Explore Your Options by Tom Gentile
Does 1 + 1 = 2 or 1?
Can I adjust a profitable long butterfly prior to expiration and if so, how? Would it amount to being a smart approach for this type of spread?
Good question. When dealing with open profits, it’s always important to consider fresh alternative positioning through the adjustment process. As far as executing goes, the simplest and a perfectly reasonable adjustment would be to lock in your profits by exiting the long butterfly in full or partially.
A return on investment of 50% to 100% prior to expiration isn’t uncommon for a long butterfly. That’s impressive in some ways, but the same profits will be a good deal less than the idealized maximum. That can be annoying. But remember the old saying: “Don’t get mad, get even.” Coupled with an appreciation for another old saying, “You get what you pay for,” traders can redirect their focus and take profits along the way rather than hold on for no good reason.
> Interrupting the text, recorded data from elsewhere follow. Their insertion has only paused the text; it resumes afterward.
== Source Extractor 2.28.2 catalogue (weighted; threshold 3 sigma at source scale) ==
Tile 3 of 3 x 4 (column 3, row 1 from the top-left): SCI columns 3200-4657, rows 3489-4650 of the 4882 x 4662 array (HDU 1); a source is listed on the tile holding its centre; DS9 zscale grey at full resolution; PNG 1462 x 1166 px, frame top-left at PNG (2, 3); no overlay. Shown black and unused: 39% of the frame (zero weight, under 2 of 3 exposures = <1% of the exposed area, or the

This makes a good deal of sense as opposed to simply holding onto a paper profit. Not only are butterflies generally slow to expand toward their maximum profit potential due to the razor-like precision required of shares, it’s also an unlikely outcome. Worse, those paper gains could be quick to come undone altogether. And while we may have “only” paid $0.40 or $0.50 to initiate the butterfly, lots of small losses can hurt you over the long run.